Come molti altri papà, tutte le mattine alle 7:50 accompagno mia figlia Elisa a scuola. Elisa oggi fa la 2 elementare e quel passaggio da casa a scuola è probabilmente il momento più bello della mia giornata.

Si sa, la mattina generalmente ognuno di noi ha uno spirito diverso, più energico, fresco, con la prospettiva di un giorno che sta per iniziare e con l’animo ancora libero dai problemi che durante il giorno dovremo affrontare. Non lo so, forse sarà proprio grazie a questo spirito, ma di fatto in quei 10 minuti di tragitto tra casa e scuola, io ed Elisa riusciamo a parlare di qualsiasi cosa con grande condivisione e complicità.
bambini a scuola
Poi alle 8:00 arriviamo a scuola e ogni mattina, pur potendo lasciare l’auto vicinissima all’entrata, preferisco sempre parcheggiarla almeno ad un centinaio di metri di distanza. Vi sembrerà stupido, ma quei 100 metri, fatti a piedi tutte le sante mattine mano nella mano con mia figlia, cadenzano il ritmo della mia giornata, la rallentano.
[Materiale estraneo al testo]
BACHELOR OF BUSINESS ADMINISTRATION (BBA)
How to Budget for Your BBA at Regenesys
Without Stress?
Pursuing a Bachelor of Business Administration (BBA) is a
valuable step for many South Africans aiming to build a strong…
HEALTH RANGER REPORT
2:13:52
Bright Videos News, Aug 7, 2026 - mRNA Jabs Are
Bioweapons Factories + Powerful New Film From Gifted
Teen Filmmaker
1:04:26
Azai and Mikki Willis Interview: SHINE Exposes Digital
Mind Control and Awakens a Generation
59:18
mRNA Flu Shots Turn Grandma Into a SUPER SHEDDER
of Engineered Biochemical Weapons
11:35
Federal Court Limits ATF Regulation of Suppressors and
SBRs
Elisa non mi ha mai detto niente del fatto che parcheggio così lontano, non credo di illudermi nel pensare che anche lei ama quel momento, che anche lei ama quello spazio che ci concediamo.

E capita, certo, che qualche mattina siamo in ritardo, o che ho i minuti contati per via di qualche appuntamento di lavoro, ma puntualmente non mi faccio mai mancare i nostri 100 metri. Quello è uno spazio nostro, insostituibile. E mi piace guardare certe volte genitori correre, affannarsi, perché sono le 8 e 5 minuti e noi invece lì, tranquilli che camminiamo.
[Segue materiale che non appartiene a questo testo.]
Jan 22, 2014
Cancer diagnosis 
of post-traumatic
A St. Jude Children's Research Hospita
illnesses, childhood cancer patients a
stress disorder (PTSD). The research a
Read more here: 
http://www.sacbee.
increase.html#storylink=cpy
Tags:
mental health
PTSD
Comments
In quei 3 o 4 minuti a piedi, rivivo ricordi di tempi in cui tutto era meno frenetico, in cui si poteva andare a scuola a piedi e da soli! In cui si parlava a voce e non a tasti, in cui il martedì dovevo attraversare a piedi pure il mercato prima di arrivare a scuola. Ma soprattutto in quei 3 o 4 minuti stampo momenti indelebili nei nostri ricordi.
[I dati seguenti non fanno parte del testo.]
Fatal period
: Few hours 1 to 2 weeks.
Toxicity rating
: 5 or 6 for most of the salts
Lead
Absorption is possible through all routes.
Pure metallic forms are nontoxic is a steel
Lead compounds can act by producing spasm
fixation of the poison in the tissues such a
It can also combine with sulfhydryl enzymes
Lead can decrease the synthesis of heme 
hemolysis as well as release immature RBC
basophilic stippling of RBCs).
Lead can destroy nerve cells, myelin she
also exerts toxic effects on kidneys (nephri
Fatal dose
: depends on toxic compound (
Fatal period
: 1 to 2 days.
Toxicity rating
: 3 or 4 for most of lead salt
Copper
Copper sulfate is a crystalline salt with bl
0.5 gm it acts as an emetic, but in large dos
Poi arrivati a scuola saluto la mia bambina e in quel preciso istante tutto torna veloce, accelera… ed è proprio in quel momento che quello spirito leggero, quell’animo fresco e mattutino realizza che da li a poco inizierà a fare i conti con una realtà ben diversa.

La felicità

Festa di bambini… il gioco della pignatta… qualche colpo e si rompe e tutti a correre per raccattare caramelle e sorprese varie. Il primo bambino che si allontana ha le mani piene di caramelle, qualche minuto prima era lì che sgomitava e prepotentemente arraffava a destra e a manca. Subito dopo vedo una bambina che piange, ha in mano due caramelle e quando le chiedo perchè piange, mi risponde che gli altri bambini le hanno rubato le caramelle e gliene sono rimaste solo due. Tutti i bambini ormai se ne sono andati, solo una bambina ancora cerca in mezzo ai coriandoli e ai pezzi della pignatta. Ad un certo punto trova qualcosa, la guarda ed esulta con gioia: “una caramella!!! sono proprio fortunata!”.

La felicità è sapersi accontentare… approposito… quella bambina era mia figlia.